Weather temperature prediction

The WTH dataset42 records 21 meteorological indicators for Jena 2020, including air temperature and humidity, and WetBulbFarenheit is the target. This dataset is finely quantified to the 10-min level, which means that there are 144 steps for one day and 4320 steps for one month, thereby challenging the capacity of models to process long sequences. Among all baselines, NBeats and Informer have the lowest error in terms of MSE and MAE metrics, respectively. However, we notice a contrast between these two models when extending prediction spans. Informer degrades precipitously when the prediction spans increase from 2016 to 4032 (MAE:0.417 → 0.853), but on the contrary, NBeats gains a performance improvement (MAE:0.635 → 0.434). We attribute this to a trade-off of pursuing context and texture. Informer has an advantage over the texture in the short-term case. Still, it needs to capture the context dependency of the series considering the length of input history series should extend in pace with prediction spans and vice versa. As for Diviner, it achieves a remarkable 29.30% average MAE reduction (0.488 → 0.345) and 41.54% average MSE reduction (0.491 → 0.287) over both Informer and NBeats. Additionally, Diviner gains a low degradation rate of \({\,{{\mbox{dMSE}}}\,}_{1}^{30}=0.439 \%\), \({\,{{\mbox{dMAE}}}\,}_{1}^{30}=0.167 \%\) showing its ability to harness historical information within time series. The predictive performances and degradation rates of all baseline approaches have been provided in Supplementary Table S2. Our model can synthesize context and texture to balance both short-term and long-term cases, ensuring its accurate and robust long-term prediction.

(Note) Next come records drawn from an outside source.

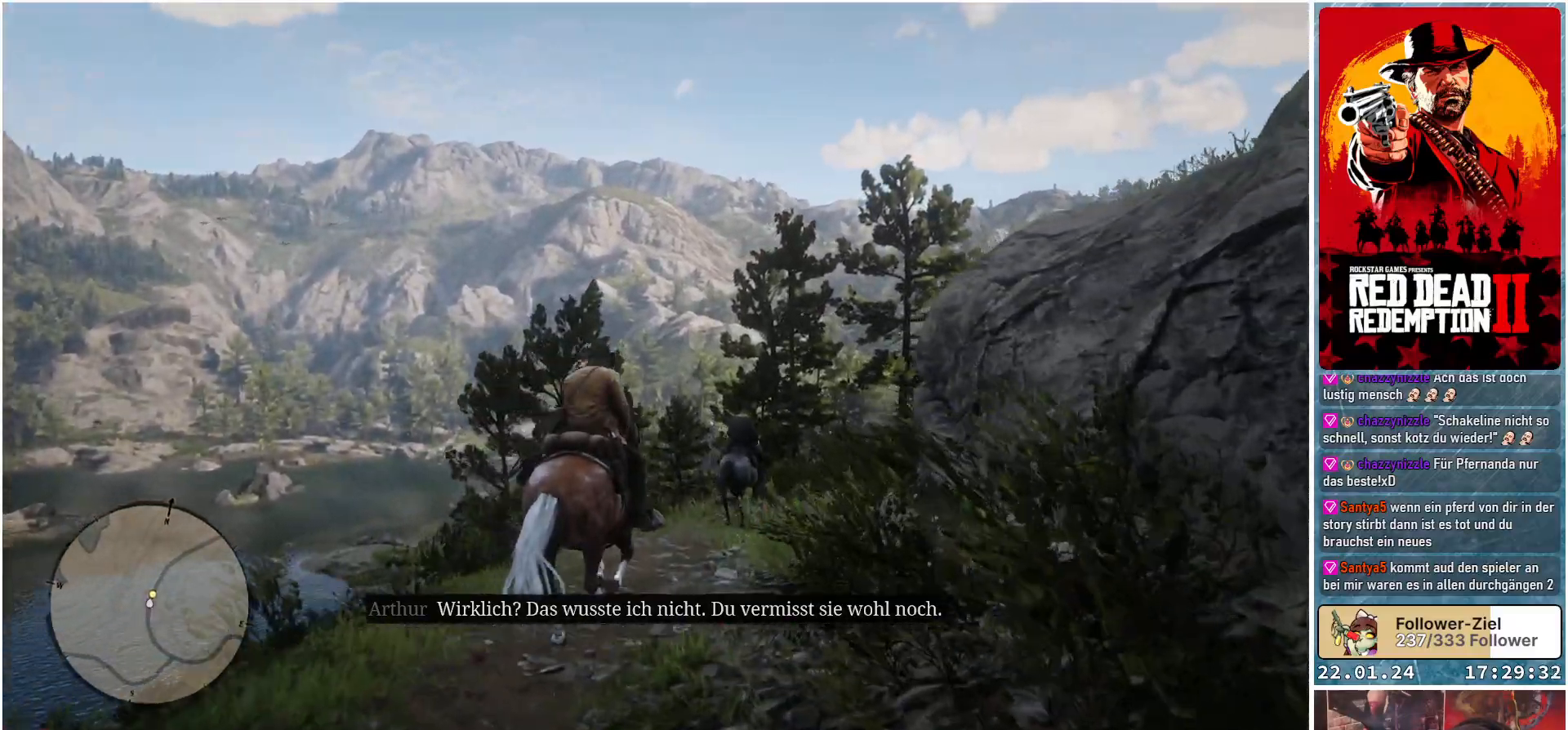
{"buttons": ["A"], "left_stick": "center", "right_stick": "center", "events": [[66, "left_stick", "center"]]}
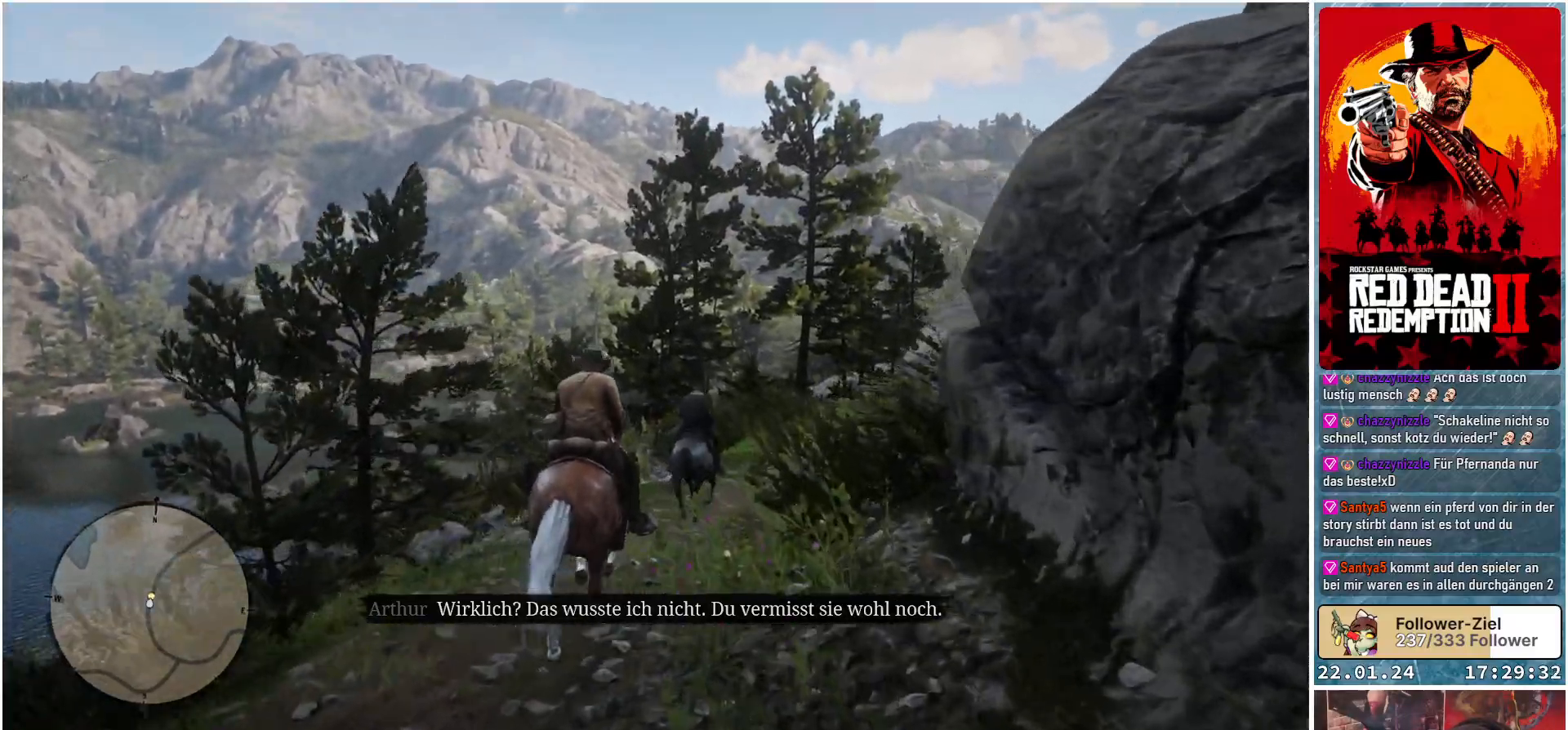
{"buttons": ["A"], "left_stick": "center", "right_stick": "center", "events": []}
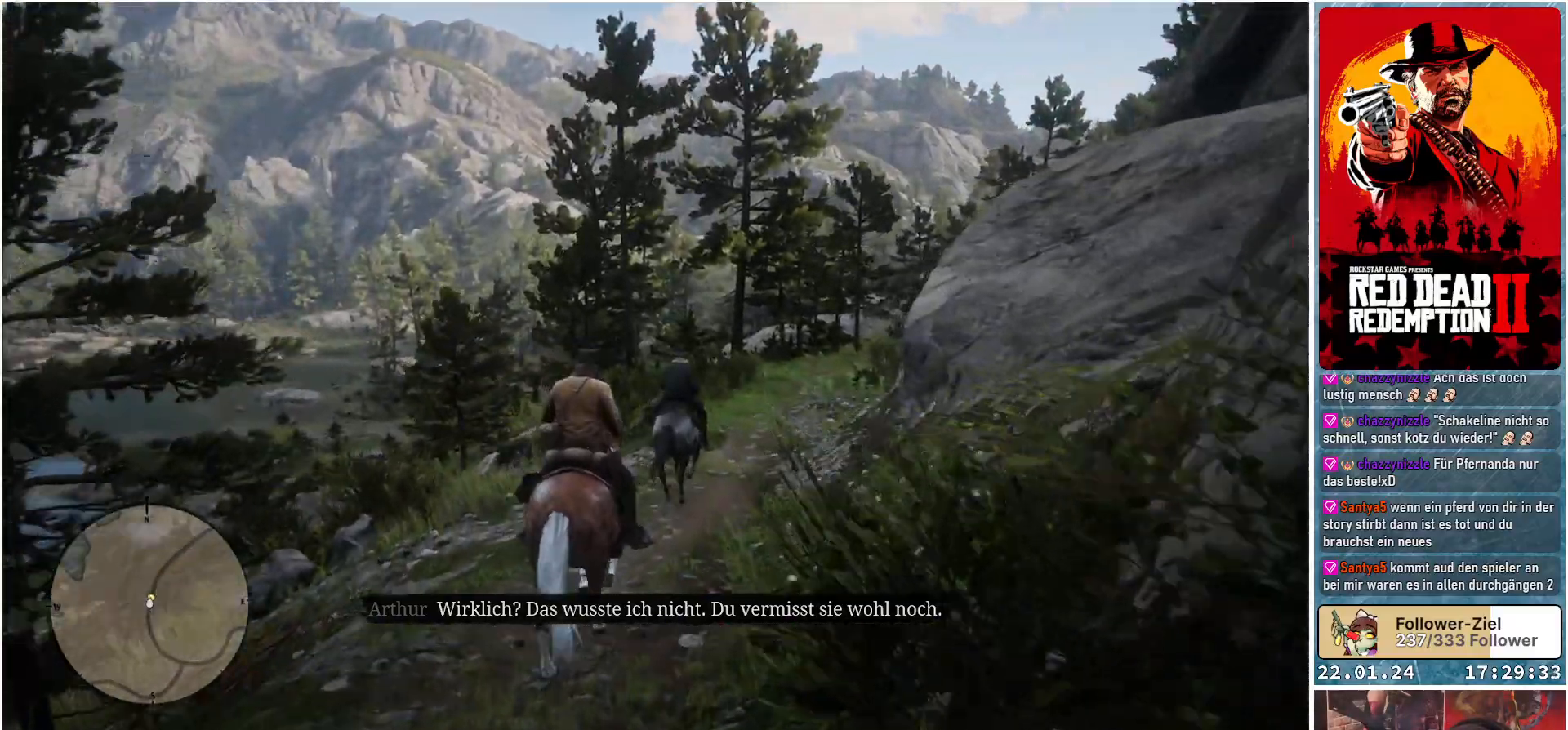
{"buttons": ["A"], "left_stick": "center", "right_stick": "center", "events": []}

Electricity transformer temperature prediction

The ETT dataset contains two-year data with six power load features from two counties in China, and oil temperature is our target. Its split ratio of training/validation/test set is 12/4/4 months39. The ETT data set is divided into two separate datasets at the 1-h {ETTh1, ETTh2} and 15-minute levels ETTm1. Therefore, we can study the performance of the models under different granularities, where the prediction steps {96, 288, 672} of ETTm1 align with the prediction steps {24, 48, 168} of ETTh1. Our experiments show that Diviner achieves the best performance in both cases. Although in the hour-level case, Diviner outperforms the baselines with the closest MSE and MAE to Autoformer (MSE: 0.110 → 0.082, MAE: 0.247 → 0.216). When the hour-level granularity turns to a minute-level case, Diviner outperforms Autoformer by a large margin (MSE:0.092 → 0.064, MAE:0.239 → 0.194). The predictive performances and the granularity change when the hour-level granularity turns into the minute-level granularity of all baseline approaches have been provided in Supplementary Table S3. These demonstrate the capacity of the Diviner in processing time series of different granularity. Furthermore, the granularity is also a manifestation of scale. These results demonstrate that modeling multi-scale features is conducive to dealing with time series of different granularity.

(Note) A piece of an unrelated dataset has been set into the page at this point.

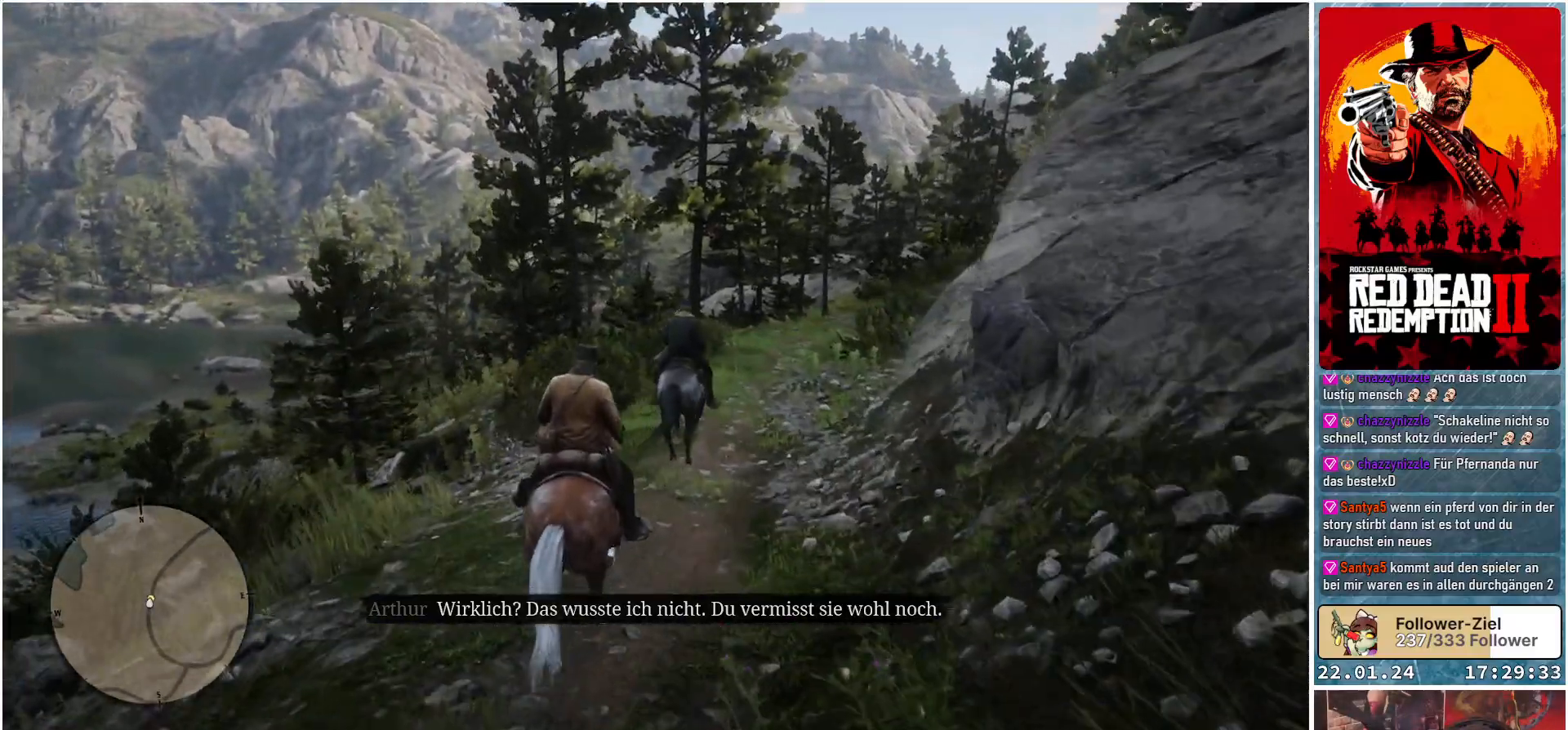
{"buttons": ["A"], "left_stick": "center", "right_stick": "center", "events": []}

Consumer electricity consumption prediction

The ECL dataset records the two-year electricity consumption of 321 clients, which is converted into hour-level consumption owing to the missing data, and MT-320 is the target feature62. We predict different time horizons of {7, 14, 30, 40} days, aligned with {168, 336, 720, 960} prediction steps ahead. Next, we analyze the experimental results according to the prediction spans (≤360 as short-term prediction, ≥360 as long-term prediction). NBeats achieves the best forecasting performance for short-term electricity consumption prediction, while Diviner surpasses it in the long-term prediction case. The short-term and long-term performance of all approaches has been provided in Supplementary Table S4. Statistically, the proposed method outperforms the best baseline (NBeats) by decreasing 17.43% MSE (0.367 → 0.303), 15.14% MAE (0.482 → 0.409) at 720 steps ahead, and 6.56% MSE (0.457 → 0.427) at 9.44% MAE (0.540 → 0.489) at 960 steps ahead. We attribute this to scalability, where different models converge to perform similarly in the short-term case, but their differences emerge when the prediction span becomes longer.

Gold price prediction

The Exchange dataset contains 5-year closing prices of a troy ounce of gold in the US recorded daily from 2016 to 2021. Due to the high-frequency fluctuation of the market price, the predictive goal is to predict its general trend reasonably (https://www.lbma.org.uk). To this end, we perform a long-term prediction of {10, 20, 30, 60} days. The experimental results clearly show apparent performance degrades for most baseline models. Given a history of 90 days, only Autoformer and Diviner can predict with MAE and MSE errors lower than 1 when the prediction span is 60 days. However, Diviner still outperforms other methods with a 38.94% average MSE reduction (0.588 → 0.359) and a 22.73% average MSE reduction (0.607 → 0.469) and achieves the best forecast performance. The predictive performance of all baseline approaches has been provided in Supplementary Table S5. These results indicate the adaptability of Diviner to the rapid evolution of financial markets and its reasonable extrapolation, considering that it is generally difficult to predict the financial system.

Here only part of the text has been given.